## RECORD EXTRACTS

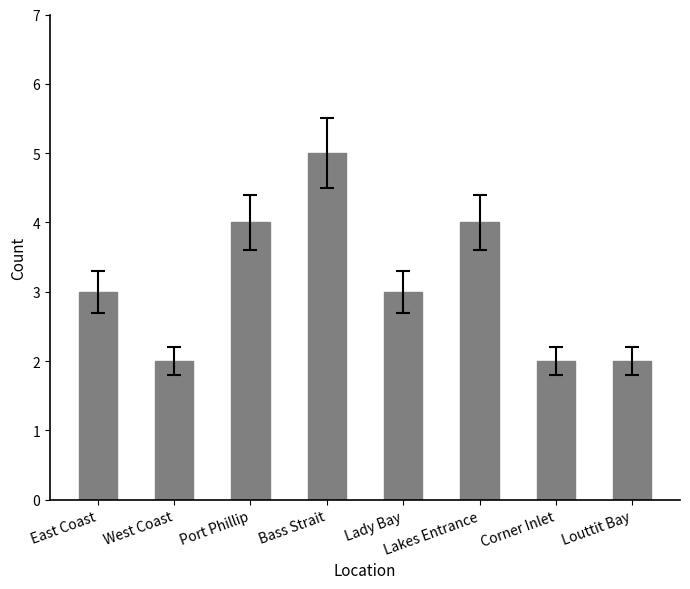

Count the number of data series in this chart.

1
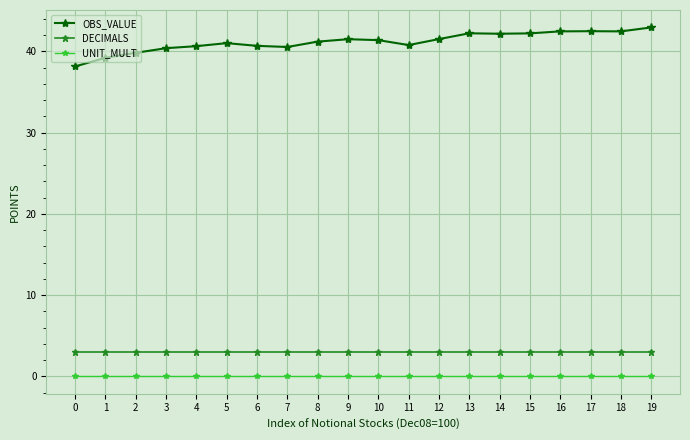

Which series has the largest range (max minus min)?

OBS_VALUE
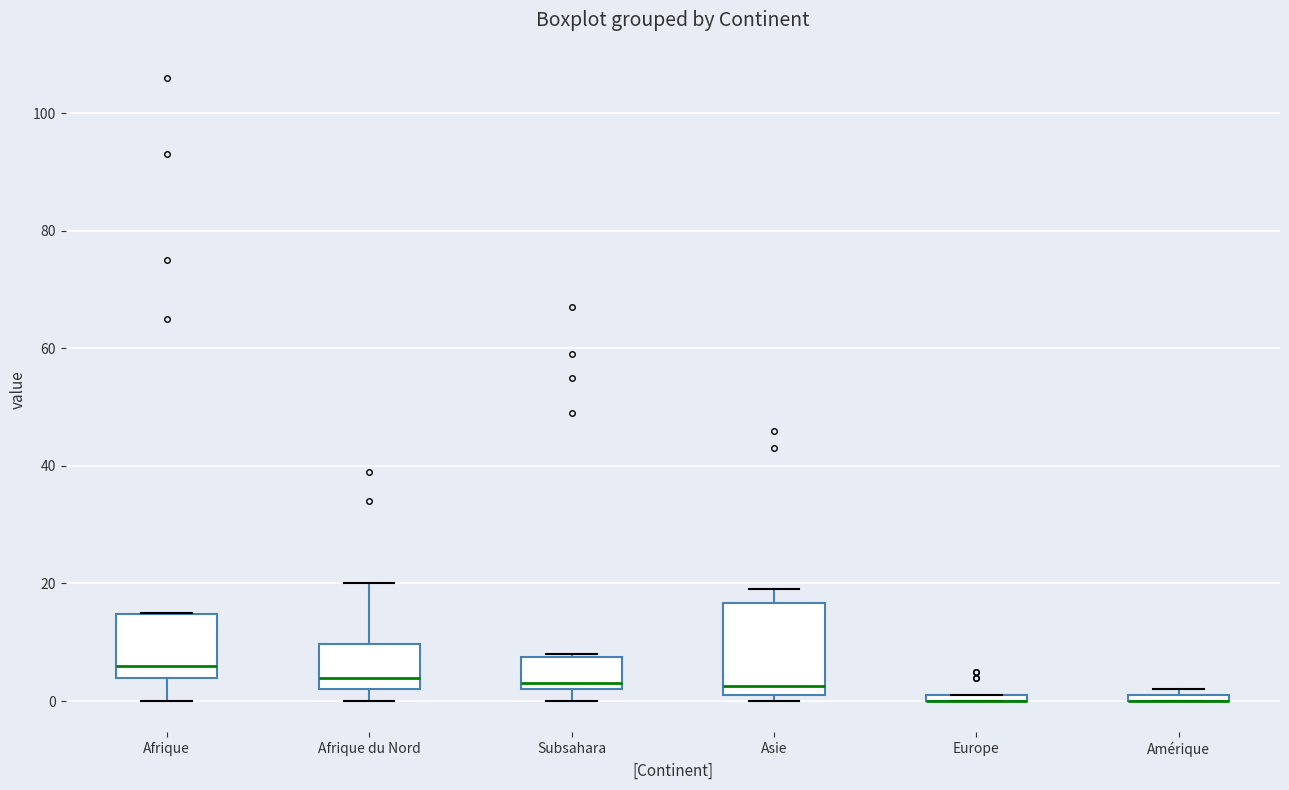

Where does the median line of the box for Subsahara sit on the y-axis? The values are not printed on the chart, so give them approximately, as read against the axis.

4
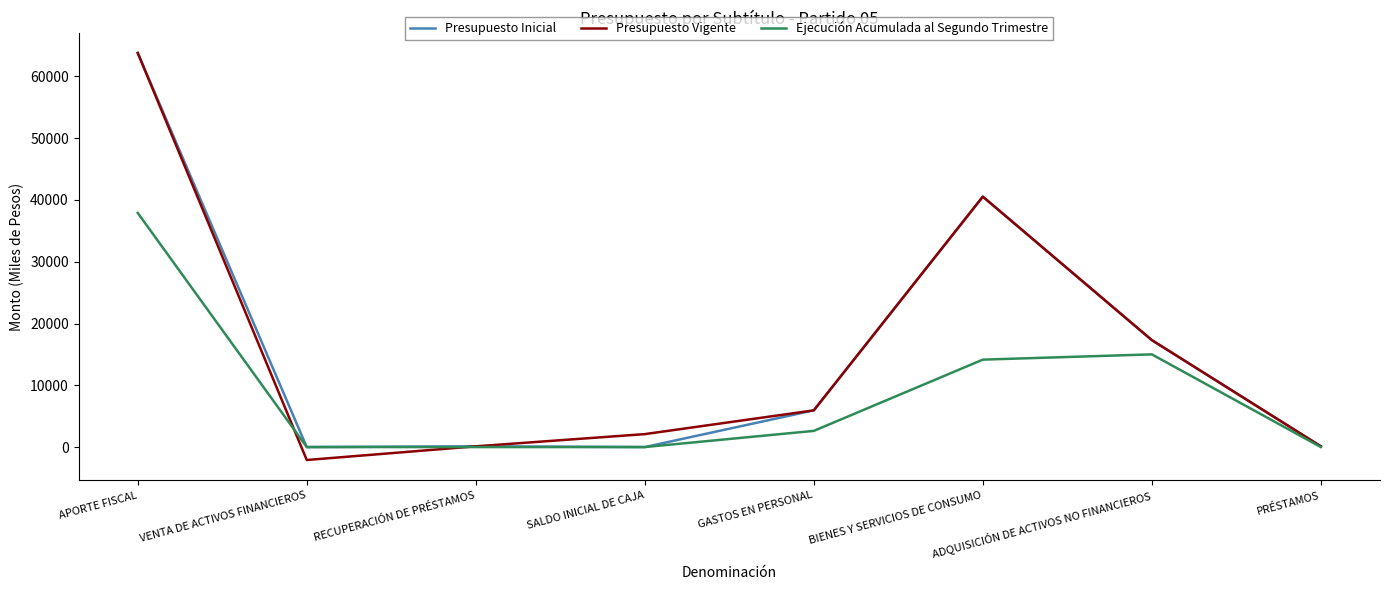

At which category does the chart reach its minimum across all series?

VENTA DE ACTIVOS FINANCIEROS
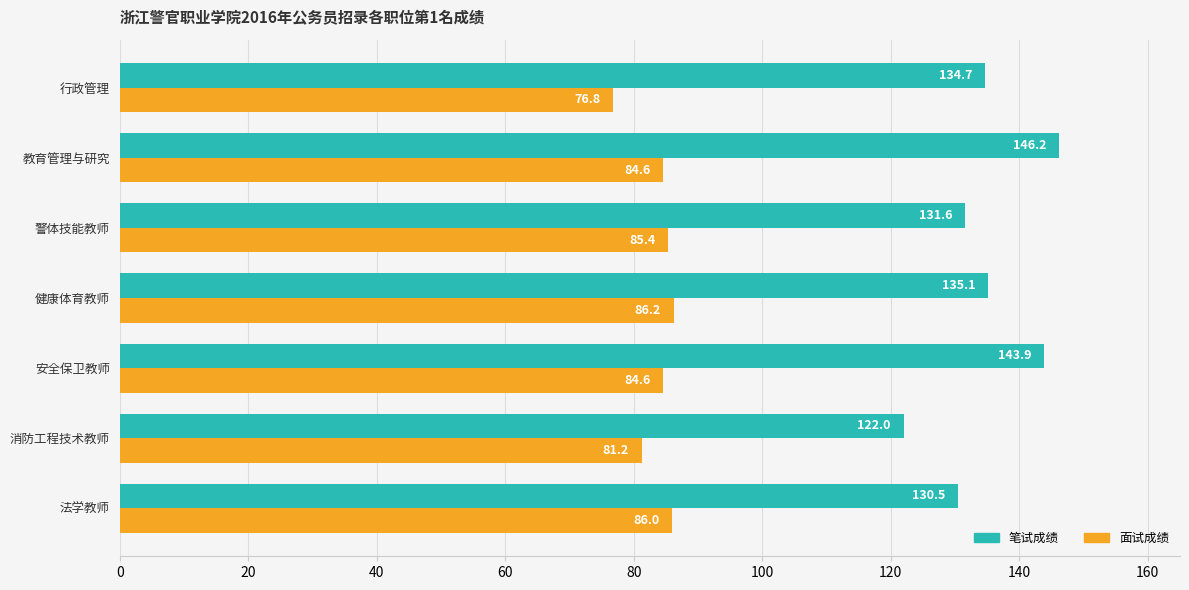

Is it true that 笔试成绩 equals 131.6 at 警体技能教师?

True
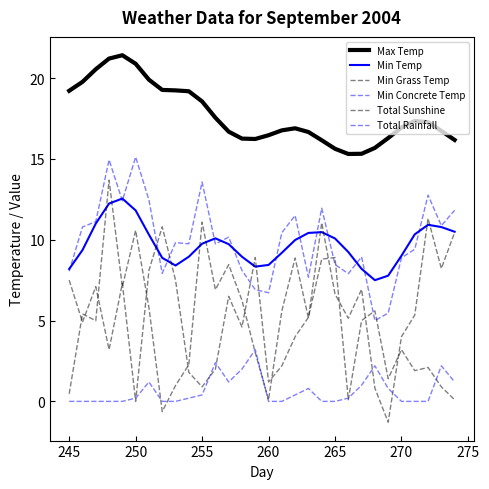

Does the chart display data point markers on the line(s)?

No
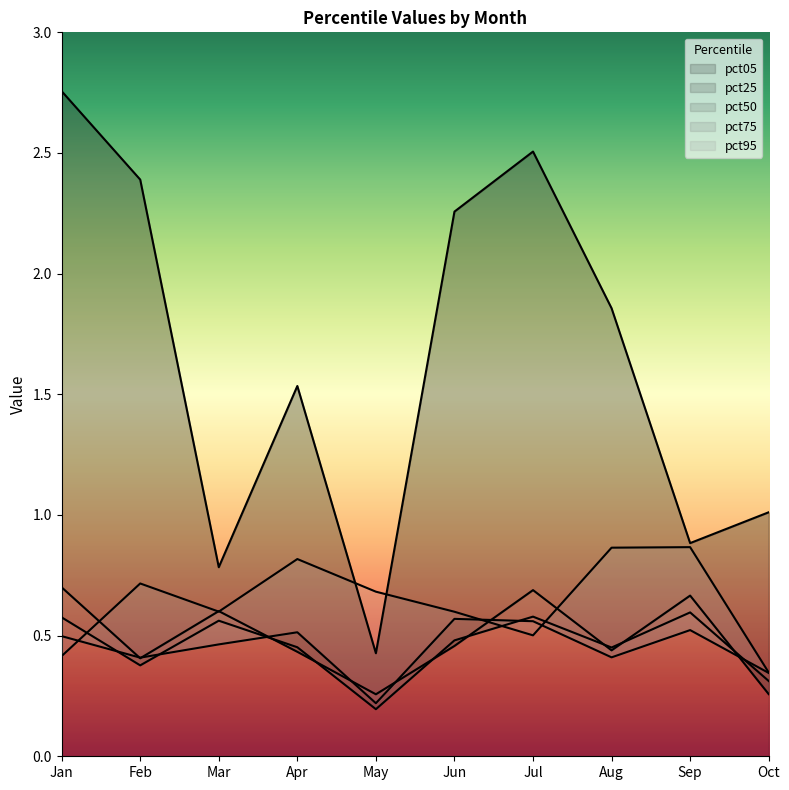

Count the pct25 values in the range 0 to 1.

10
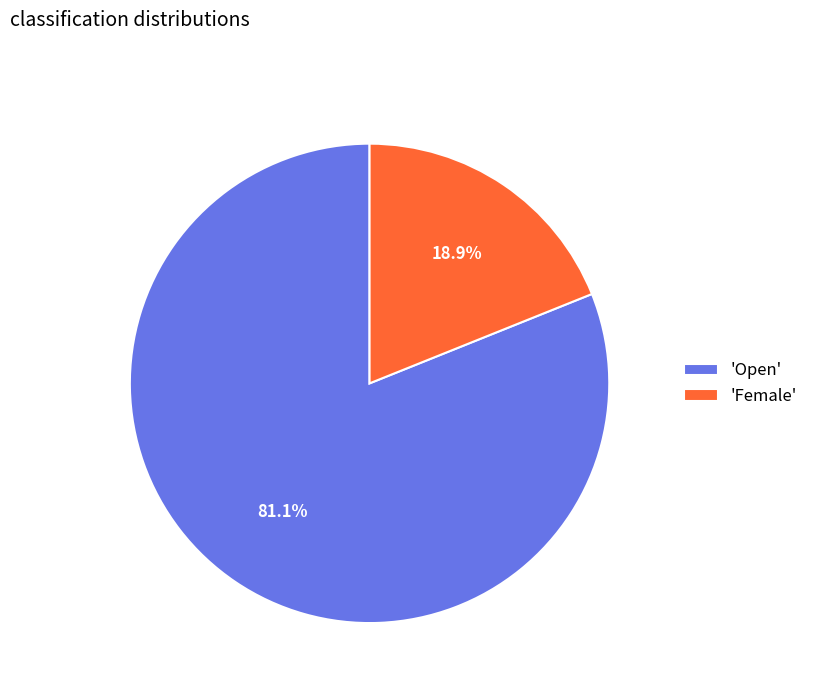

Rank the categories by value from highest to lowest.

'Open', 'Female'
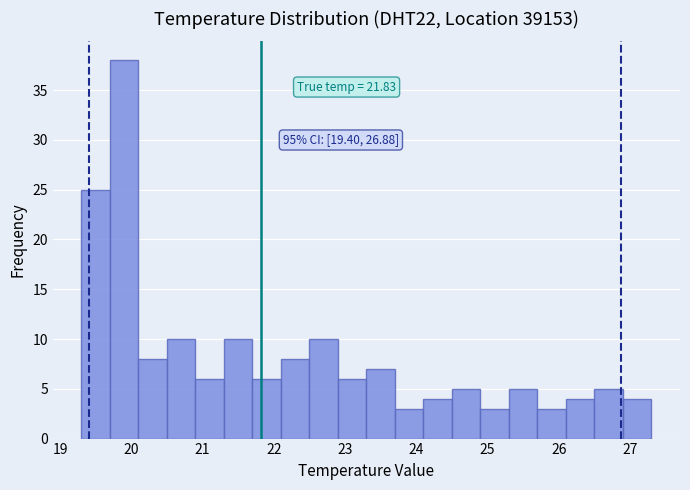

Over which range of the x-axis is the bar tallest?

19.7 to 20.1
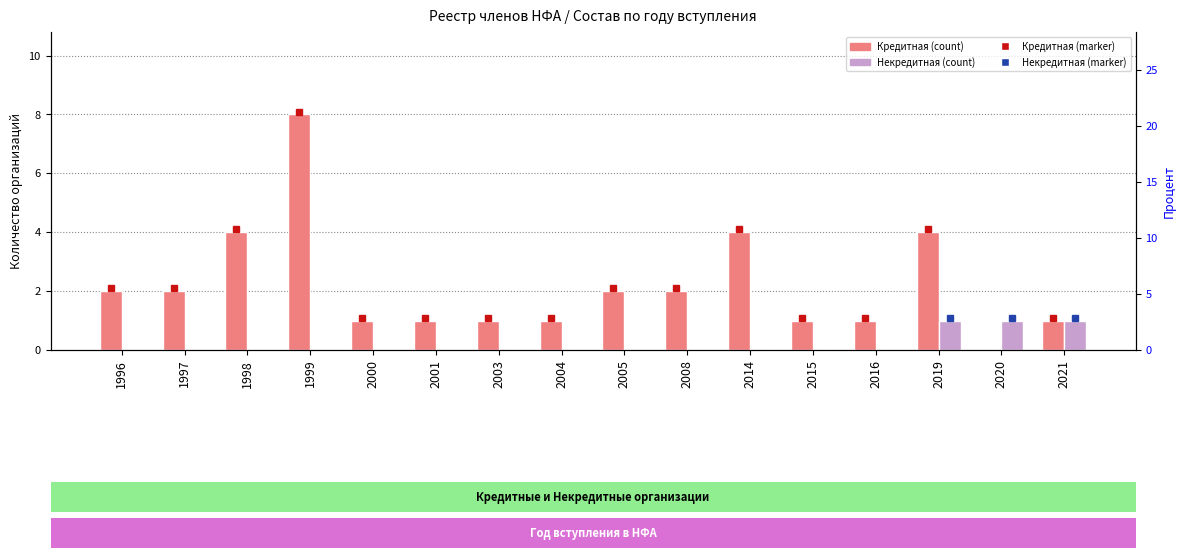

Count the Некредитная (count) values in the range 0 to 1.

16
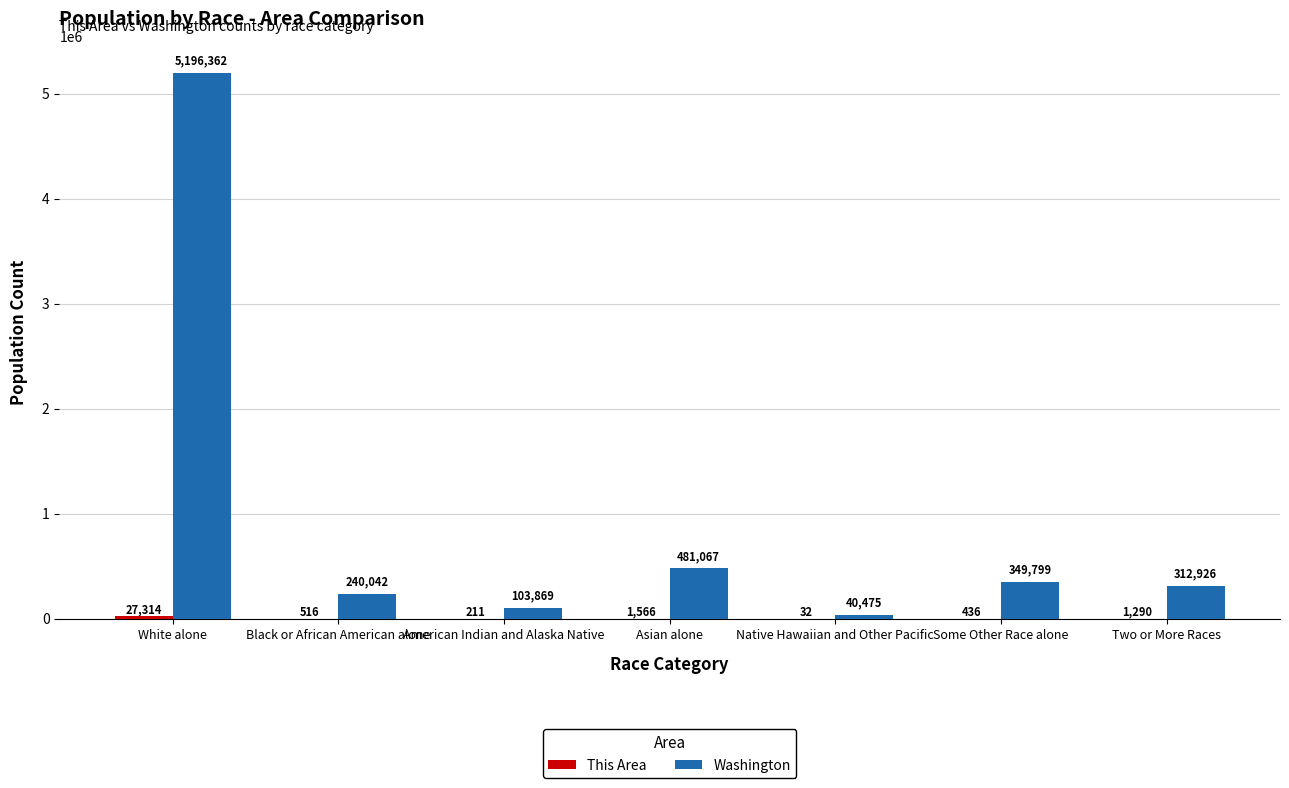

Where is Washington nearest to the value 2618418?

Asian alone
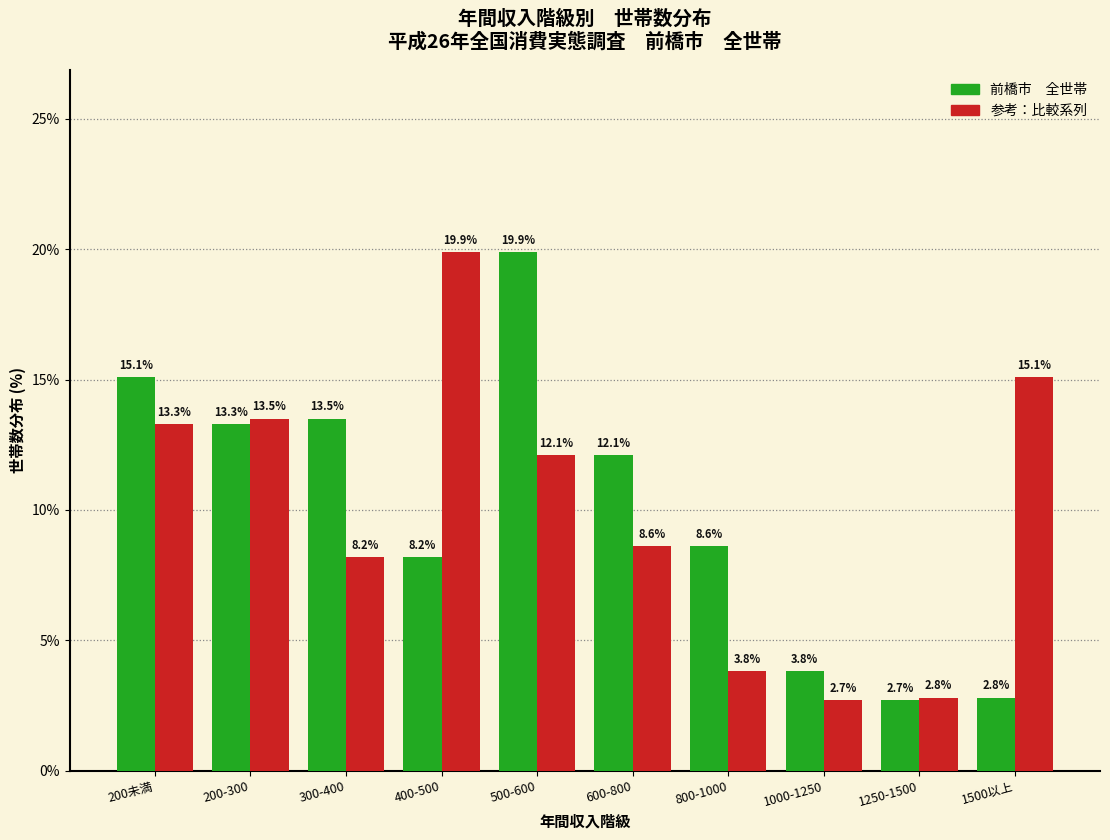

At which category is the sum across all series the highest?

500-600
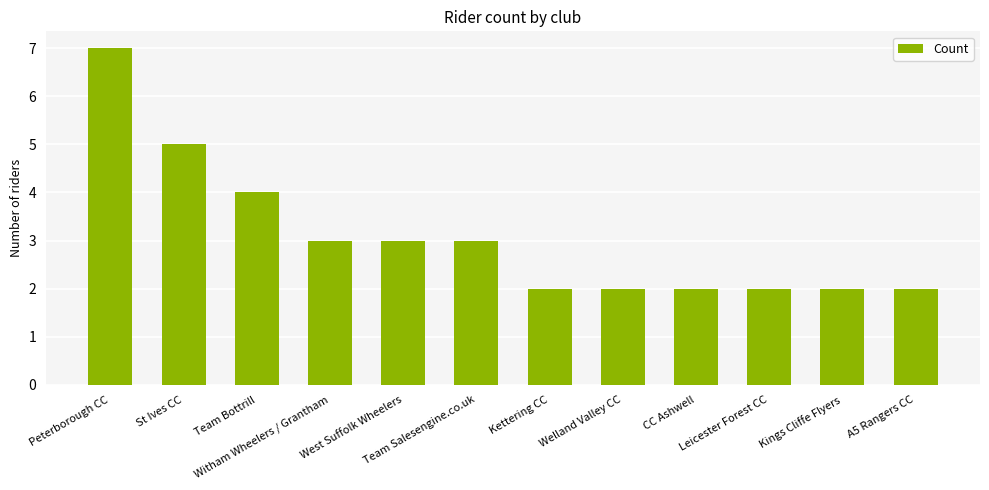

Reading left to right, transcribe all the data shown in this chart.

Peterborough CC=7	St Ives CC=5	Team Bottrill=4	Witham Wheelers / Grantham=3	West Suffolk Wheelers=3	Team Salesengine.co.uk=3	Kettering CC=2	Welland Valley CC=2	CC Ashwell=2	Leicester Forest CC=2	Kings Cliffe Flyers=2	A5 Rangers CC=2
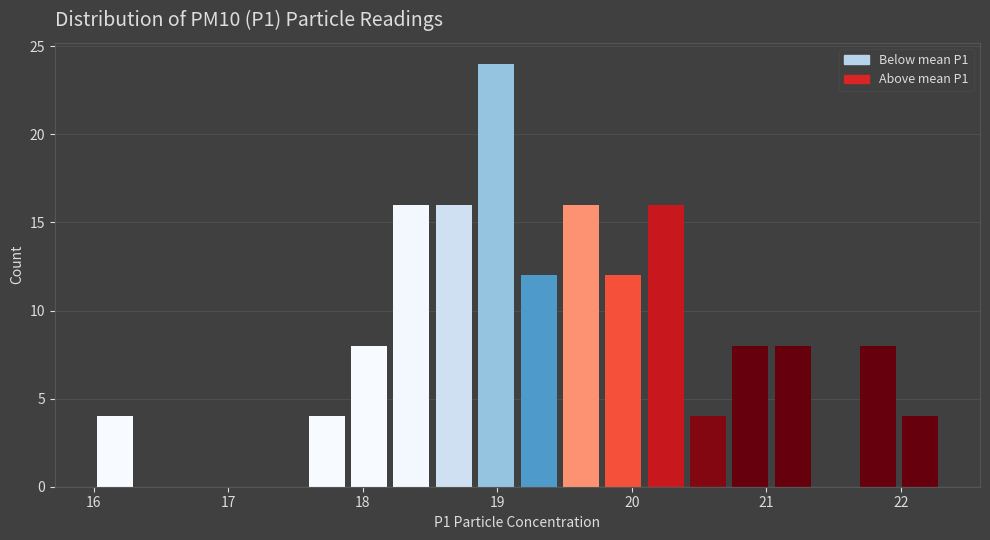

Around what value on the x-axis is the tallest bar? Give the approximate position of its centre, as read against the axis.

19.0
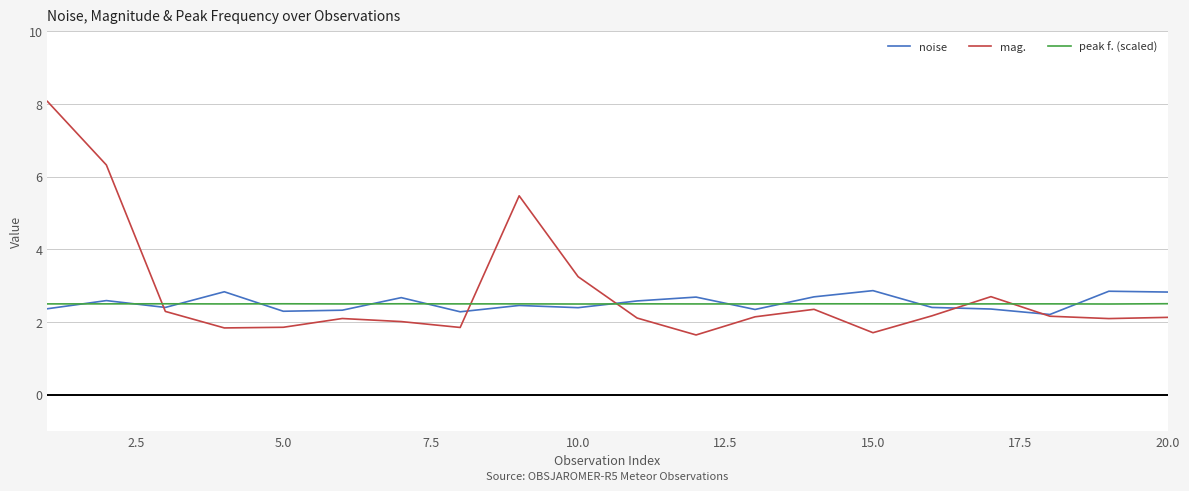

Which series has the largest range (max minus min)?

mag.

## ABOUT THIS TASK
Copy every line of the material above word for word, leaving out the pictures.

## FINISHED EXERCISE
Count the number of data series in this chart.

1

Which series has the largest range (max minus min)?

OBS_VALUE

Where does the median line of the box for Subsahara sit on the y-axis? The values are not printed on the chart, so give them approximately, as read against the axis.

4

At which category does the chart reach its minimum across all series?

VENTA DE ACTIVOS FINANCIEROS

Is it true that 笔试成绩 equals 131.6 at 警体技能教师?

True

Does the chart display data point markers on the line(s)?

No

Count the pct25 values in the range 0 to 1.

10

Rank the categories by value from highest to lowest.

'Open', 'Female'

Over which range of the x-axis is the bar tallest?

19.7 to 20.1

Count the Некредитная (count) values in the range 0 to 1.

16

Where is Washington nearest to the value 2618418?

Asian alone

At which category is the sum across all series the highest?

500-600

Reading left to right, transcribe all the data shown in this chart.

Peterborough CC=7	St Ives CC=5	Team Bottrill=4	Witham Wheelers / Grantham=3	West Suffolk Wheelers=3	Team Salesengine.co.uk=3	Kettering CC=2	Welland Valley CC=2	CC Ashwell=2	Leicester Forest CC=2	Kings Cliffe Flyers=2	A5 Rangers CC=2

Around what value on the x-axis is the tallest bar? Give the approximate position of its centre, as read against the axis.

19.0

Which series has the largest range (max minus min)?

mag.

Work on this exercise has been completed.